**ACTION ITEM:** The word "Fallén" occurs in some lines of the data. Return each such line.

******

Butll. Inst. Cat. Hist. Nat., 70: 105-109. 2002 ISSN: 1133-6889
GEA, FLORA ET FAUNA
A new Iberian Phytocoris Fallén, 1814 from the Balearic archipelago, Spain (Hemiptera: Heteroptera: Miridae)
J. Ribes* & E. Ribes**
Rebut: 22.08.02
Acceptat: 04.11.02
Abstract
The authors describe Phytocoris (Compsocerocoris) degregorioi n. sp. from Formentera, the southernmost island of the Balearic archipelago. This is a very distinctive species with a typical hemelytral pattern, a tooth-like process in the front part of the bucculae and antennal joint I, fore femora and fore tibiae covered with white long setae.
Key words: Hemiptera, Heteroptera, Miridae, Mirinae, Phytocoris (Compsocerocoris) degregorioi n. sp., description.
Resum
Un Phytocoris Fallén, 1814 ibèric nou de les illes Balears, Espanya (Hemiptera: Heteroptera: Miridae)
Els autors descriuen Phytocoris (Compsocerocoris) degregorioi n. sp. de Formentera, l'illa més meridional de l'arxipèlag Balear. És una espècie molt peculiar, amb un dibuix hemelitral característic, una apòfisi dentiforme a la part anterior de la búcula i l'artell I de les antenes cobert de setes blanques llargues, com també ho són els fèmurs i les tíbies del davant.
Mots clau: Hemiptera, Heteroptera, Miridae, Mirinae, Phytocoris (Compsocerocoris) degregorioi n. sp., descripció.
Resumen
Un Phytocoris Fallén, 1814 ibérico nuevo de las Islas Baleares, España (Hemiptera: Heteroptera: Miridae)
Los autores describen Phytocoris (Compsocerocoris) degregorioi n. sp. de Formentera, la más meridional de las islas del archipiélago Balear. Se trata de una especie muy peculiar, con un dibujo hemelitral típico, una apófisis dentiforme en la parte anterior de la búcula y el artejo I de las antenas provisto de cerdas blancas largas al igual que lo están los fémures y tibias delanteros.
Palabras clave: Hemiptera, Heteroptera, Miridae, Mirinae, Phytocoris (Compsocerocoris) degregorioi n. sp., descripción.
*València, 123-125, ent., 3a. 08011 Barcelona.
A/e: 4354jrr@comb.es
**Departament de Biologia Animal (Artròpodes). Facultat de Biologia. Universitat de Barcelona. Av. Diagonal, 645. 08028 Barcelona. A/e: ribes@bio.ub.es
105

******

**ANSWER AREA:**
A new Iberian Phytocoris Fallén, 1814 from the Balearic archipelago, Spain (Hemiptera: Heteroptera: Miridae)
Un Phytocoris Fallén, 1814 ibèric nou de les illes Balears, Espanya (Hemiptera: Heteroptera: Miridae)
Un Phytocoris Fallén, 1814 ibérico nuevo de las Islas Baleares, España (Hemiptera: Heteroptera: Miridae)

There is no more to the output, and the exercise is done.